Task statement
Repeat every record below exactly, but leave out any pictures.

Stored data entries:

--- START ---

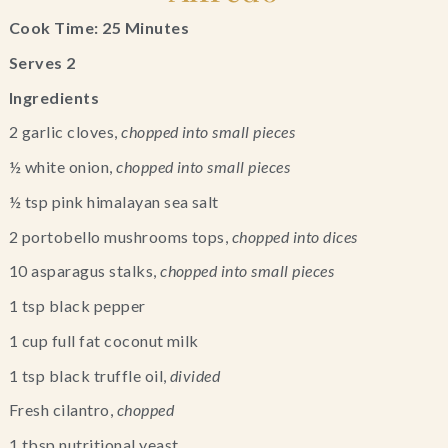
Cook Time: 25 Minutes
Serves 2
Ingredients
2 garlic cloves, 
chopped into small pieces
½ white onion, 
chopped into small pieces
½ tsp pink himalayan sea salt
2 portobello mushrooms tops, 
chopped into dices
10 asparagus stalks, 
chopped into small pieces
1 tsp black pepper
1 cup full fat coconut milk
1 tsp black truffle oil, 
divided
Fresh cilantro, 
chopped
1 tbsp nutritional yeast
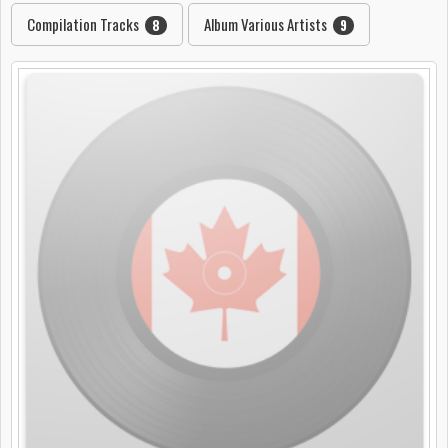
Compilation Tracks
Album Various Artists
8
9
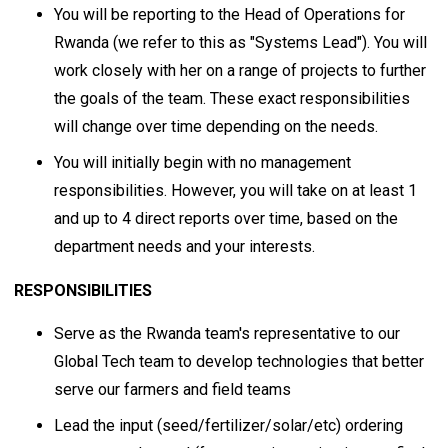
You will be reporting to the Head of Operations for
Rwanda (we refer to this as "Systems Lead"). You will
work closely with her on a range of projects to further
the goals of the team. These exact responsibilities
will change over time depending on the needs.
You will initially begin with no management
responsibilities. However, you will take on at least 1
and up to 4 direct reports over time, based on the
department needs and your interests.
RESPONSIBILITIES
Serve as the Rwanda team's representative to our
Global Tech team to develop technologies that better
serve our farmers and field teams
Lead the input (seed/fertilizer/solar/etc) ordering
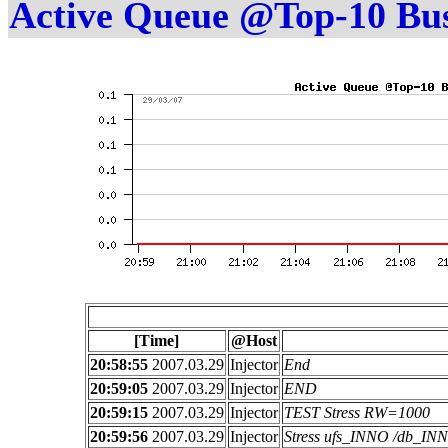
Active Queue @Top-10 Bu
[Time]
@Host
20:58:55
2007.03.29
Injector
End
20:59:05
2007.03.29
Injector
END
20:59:15
2007.03.29
Injector
TEST Stress RW=1000
20:59:56
2007.03.29
Injector
Stress ufs_INNO /db_I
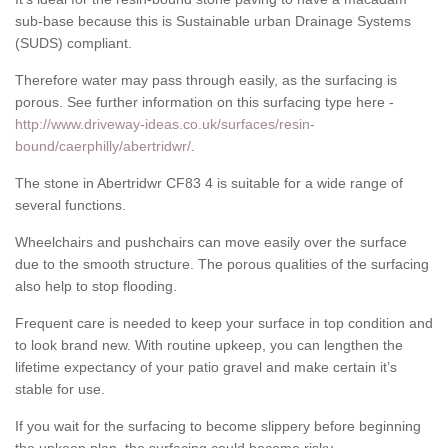
sub-base because this is Sustainable urban Drainage Systems
(SUDS) compliant.
Therefore water may pass through easily, as the surfacing is
porous. See further information on this surfacing type here -
http://www.driveway-ideas.co.uk/surfaces/resin-
bound/caerphilly/abertridwr/
.
The stone in Abertridwr CF83 4 is suitable for a wide range of
several functions.
Wheelchairs and pushchairs can move easily over the surface
due to the smooth structure. The porous qualities of the surfacing
also help to stop flooding.
Frequent care is needed to keep your surface in top condition and
to look brand new. With routine upkeep, you can lengthen the
lifetime expectancy of your patio gravel and make certain it’s
stable for use.
If you wait for the surfacing to become slippery before beginning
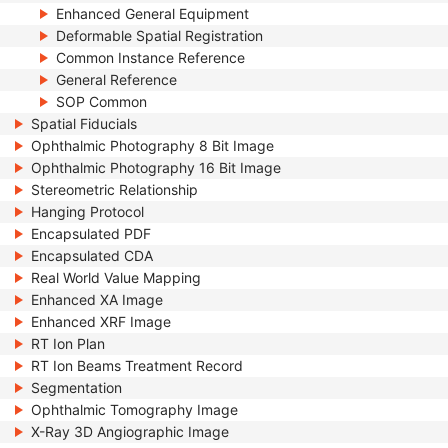
Enhanced General Equipment
Deformable Spatial Registration
Common Instance Reference
General Reference
SOP Common
Spatial Fiducials
Ophthalmic Photography 8 Bit Image
Ophthalmic Photography 16 Bit Image
Stereometric Relationship
Hanging Protocol
Encapsulated PDF
Encapsulated CDA
Real World Value Mapping
Enhanced XA Image
Enhanced XRF Image
RT Ion Plan
RT Ion Beams Treatment Record
Segmentation
Ophthalmic Tomography Image
X-Ray 3D Angiographic Image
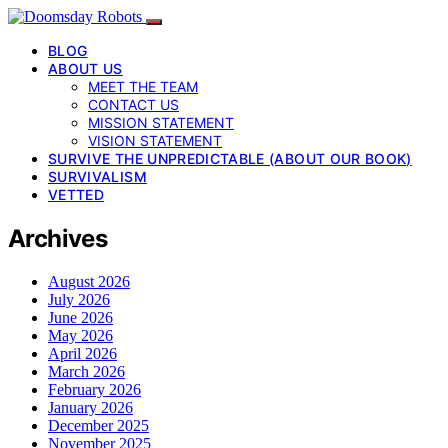
BLOG
ABOUT US
MEET THE TEAM
CONTACT US
MISSION STATEMENT
VISION STATEMENT
SURVIVE THE UNPREDICTABLE (ABOUT OUR BOOK)
SURVIVALISM
VETTED
Archives
August 2026
July 2026
June 2026
May 2026
April 2026
March 2026
February 2026
January 2026
December 2025
November 2025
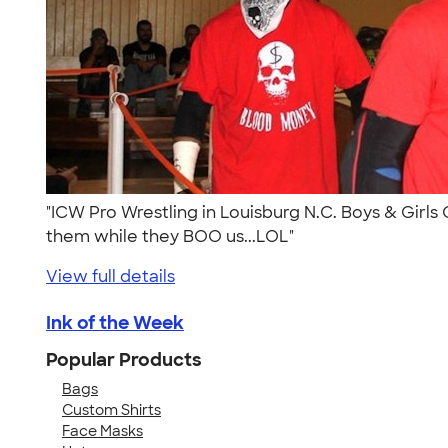
"ICW Pro Wrestling in Louisburg N.C. Boys & Girls 
them while they BOO us...LOL"
View full details
Ink of the Week
Popular Products
Bags
Custom Shirts
Face Masks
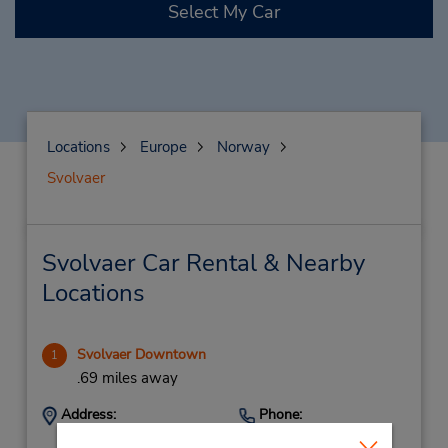
Select My Car
Locations
Europe
Norway
Svolvaer
Svolvaer Car Rental & Nearby
Locations
Svolvaer Downtown
1
.69 miles away
Address:
Phone:
(47) 76071140
Vorsetoeyvein 1,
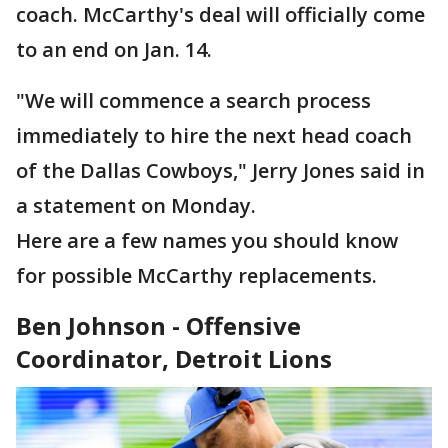
coach. McCarthy's deal will officially come
to an end on Jan. 14.
"We will commence a search process
immediately to hire the next head coach
of the Dallas Cowboys," Jerry Jones said in
a statement on Monday.
Here are a few names you should know
for possible McCarthy replacements.
Ben Johnson - Offensive
Coordinator, Detroit Lions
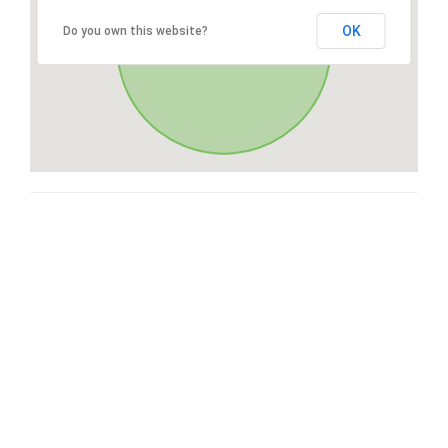
OK
Do you own this website?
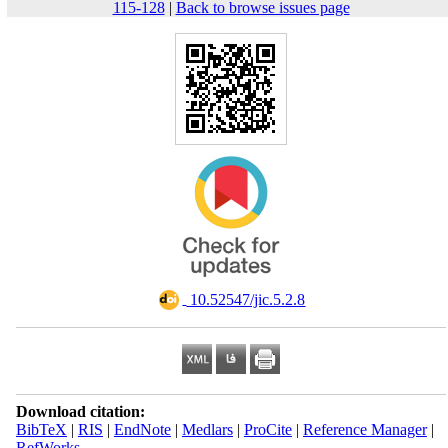
115-128
|
Back to browse issues page
‎ 10.52547/jic.5.2.8
Download citation:
BibTeX
|
RIS
|
EndNote
|
Medlars
|
ProCite
|
Reference Manager
|
RefWorks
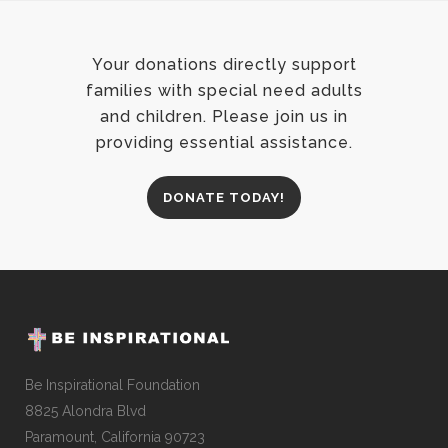
Your donations directly support
families with special need adults
and children. Please join us in
providing essential assistance.
DONATE TODAY!
Be Inspirational Foundation
8825 Alondra Blvd
Paramount, California 90723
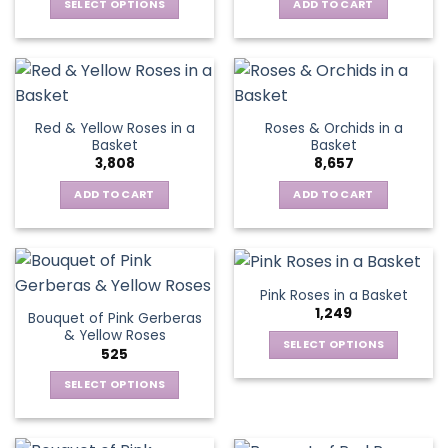
be
SELECT OPTIONS
ADD TO CART
chosen
This
on
product
the
has
product
multiple
page
variants.
Red & Yellow Roses in a
Roses & Orchids in a
The
Basket
Basket
options
3,808
8,657
may
be
ADD TO CART
ADD TO CART
chosen
on
the
product
Pink Roses in a Basket
page
1,249
Bouquet of Pink Gerberas
& Yellow Roses
SELECT OPTIONS
525
This
SELECT OPTIONS
product
This
has
product
multiple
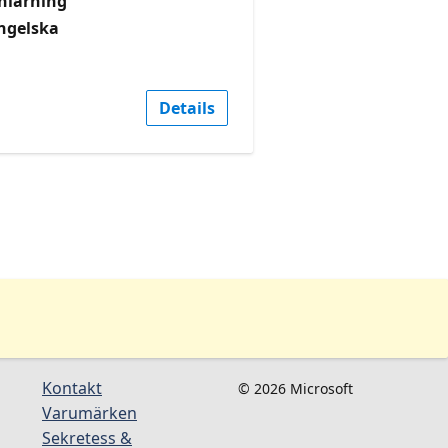
nlärning
ngelska
Details
Kontakt
© 2026 Microsoft
Varumärken
Sekretess &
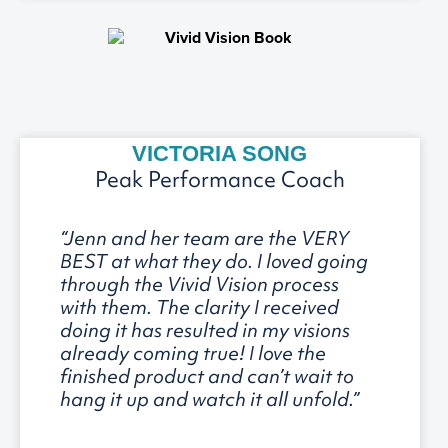
VICTORIA SONG
Peak Performance Coach
“Jenn and her team are the VERY
BEST at what they do. I loved going
through the Vivid Vision process
with them. The clarity I received
doing it has resulted in my visions
already coming true! I love the
finished product and can’t wait to
hang it up and watch it all unfold.”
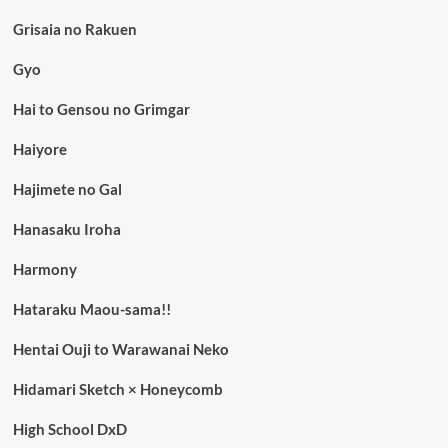
Grisaia no Rakuen
Gyo
Hai to Gensou no Grimgar
Haiyore
Hajimete no Gal
Hanasaku Iroha
Harmony
Hataraku Maou-sama!!
Hentai Ouji to Warawanai Neko
Hidamari Sketch × Honeycomb
High School DxD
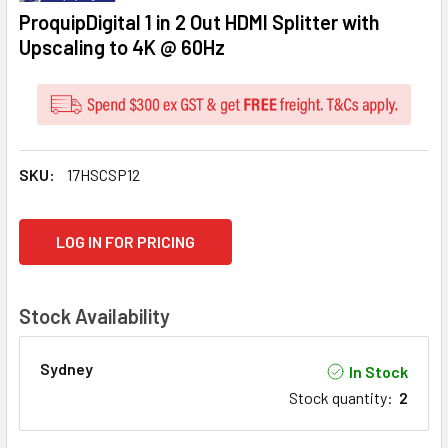
ProquipDigital 1 in 2 Out HDMI Splitter with
Upscaling to 4K @ 60Hz
SKU:
17HSCSP12
CURRENT
LOG IN FOR PRICING
STOCK:
Stock Availability
Sydney
In Stock
Stock quantity
:
2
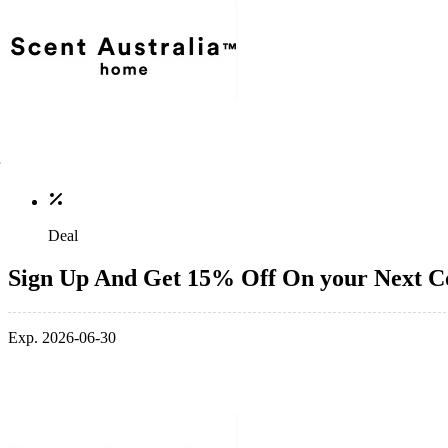
Deal
Sign Up And Get 15% Off On your Next 
Exp. 2026-06-30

--- END ---

Output
Cook Time: 25 Minutes
Serves 2
Ingredients
2 garlic cloves, 
chopped into small pieces
½ white onion, 
chopped into small pieces
½ tsp pink himalayan sea salt
2 portobello mushrooms tops, 
chopped into dices
10 asparagus stalks, 
chopped into small pieces
1 tsp black pepper
1 cup full fat coconut milk
1 tsp black truffle oil, 
divided
Fresh cilantro, 
chopped
1 tbsp nutritional yeast
Compilation Tracks
Album Various Artists
8
9
You will be reporting to the Head of Operations for
Rwanda (we refer to this as "Systems Lead"). You will
work closely with her on a range of projects to further
the goals of the team. These exact responsibilities
will change over time depending on the needs.
You will initially begin with no management
responsibilities. However, you will take on at least 1
and up to 4 direct reports over time, based on the
department needs and your interests.
RESPONSIBILITIES
Serve as the Rwanda team's representative to our
Global Tech team to develop technologies that better
serve our farmers and field teams
Lead the input (seed/fertilizer/solar/etc) ordering
Active Queue @Top-10 Bu
[Time]
@Host
20:58:55
2007.03.29
Injector
End
20:59:05
2007.03.29
Injector
END
20:59:15
2007.03.29
Injector
TEST Stress RW=1000
20:59:56
2007.03.29
Injector
Stress ufs_INNO /db_I
sub-base because this is Sustainable urban Drainage Systems
(SUDS) compliant.
Therefore water may pass through easily, as the surfacing is
porous. See further information on this surfacing type here -
http://www.driveway-ideas.co.uk/surfaces/resin-
bound/caerphilly/abertridwr/
.
The stone in Abertridwr CF83 4 is suitable for a wide range of
several functions.
Wheelchairs and pushchairs can move easily over the surface
due to the smooth structure. The porous qualities of the surfacing
also help to stop flooding.
Frequent care is needed to keep your surface in top condition and
to look brand new. With routine upkeep, you can lengthen the
lifetime expectancy of your patio gravel and make certain it’s
stable for use.
If you wait for the surfacing to become slippery before beginning
Enhanced General Equipment
Deformable Spatial Registration
Common Instance Reference
General Reference
SOP Common
Spatial Fiducials
Ophthalmic Photography 8 Bit Image
Ophthalmic Photography 16 Bit Image
Stereometric Relationship
Hanging Protocol
Encapsulated PDF
Encapsulated CDA
Real World Value Mapping
Enhanced XA Image
Enhanced XRF Image
RT Ion Plan
RT Ion Beams Treatment Record
Segmentation
Ophthalmic Tomography Image
X-Ray 3D Angiographic Image
BLOG
ABOUT US
MEET THE TEAM
CONTACT US
MISSION STATEMENT
VISION STATEMENT
SURVIVE THE UNPREDICTABLE (ABOUT OUR BOOK)
SURVIVALISM
VETTED
Archives
August 2026
July 2026
June 2026
May 2026
April 2026
March 2026
February 2026
January 2026
December 2025
November 2025
"ICW Pro Wrestling in Louisburg N.C. Boys & Girls 
them while they BOO us...LOL"
View full details
Ink of the Week
Popular Products
Bags
Custom Shirts
Face Masks
Select My Car
Locations
Europe
Norway
Svolvaer
Svolvaer Car Rental & Nearby
Locations
Svolvaer Downtown
1
.69 miles away
Address:
Phone:
(47) 76071140
Vorsetoeyvein 1,
coach. McCarthy's deal will officially come
to an end on Jan. 14.
"We will commence a search process
immediately to hire the next head coach
of the Dallas Cowboys," Jerry Jones said in
a statement on Monday.
Here are a few names you should know
for possible McCarthy replacements.
Ben Johnson - Offensive
Coordinator, Detroit Lions
OK
Do you own this website?
115-128
|
Back to browse issues page
‎ 10.52547/jic.5.2.8
Download citation:
BibTeX
|
RIS
|
EndNote
|
Medlars
|
ProCite
|
Reference Manager
|
RefWorks
Your donations directly support
families with special need adults
and children. Please join us in
providing essential assistance.
DONATE TODAY!
Be Inspirational Foundation
8825 Alondra Blvd
Paramount, California 90723
be
SELECT OPTIONS
ADD TO CART
chosen
This
on
product
the
has
product
multiple
page
variants.
Red & Yellow Roses in a
Roses & Orchids in a
The
Basket
Basket
options
3,808
8,657
may
be
ADD TO CART
ADD TO CART
chosen
on
the
product
Pink Roses in a Basket
page
1,249
Bouquet of Pink Gerberas
& Yellow Roses
SELECT OPTIONS
525
This
SELECT OPTIONS
product
This
has
product
multiple
nlärning
ngelska
Details
Kontakt
© 2026 Microsoft
Varumärken
Sekretess &
VICTORIA SONG
Peak Performance Coach
“Jenn and her team are the VERY
BEST at what they do. I loved going
through the Vivid Vision process
with them. The clarity I received
doing it has resulted in my visions
already coming true! I love the
finished product and can’t wait to
hang it up and watch it all unfold.”
Grisaia no Rakuen
Gyo
Hai to Gensou no Grimgar
Haiyore
Hajimete no Gal
Hanasaku Iroha
Harmony
Hataraku Maou-sama!!
Hentai Ouji to Warawanai Neko
Hidamari Sketch × Honeycomb
High School DxD
ProquipDigital 1 in 2 Out HDMI Splitter with
Upscaling to 4K @ 60Hz
SKU:
17HSCSP12
CURRENT
LOG IN FOR PRICING
STOCK:
Stock Availability
Sydney
In Stock
Stock quantity
:
2
Deal
Sign Up And Get 15% Off On your Next 
Exp. 2026-06-30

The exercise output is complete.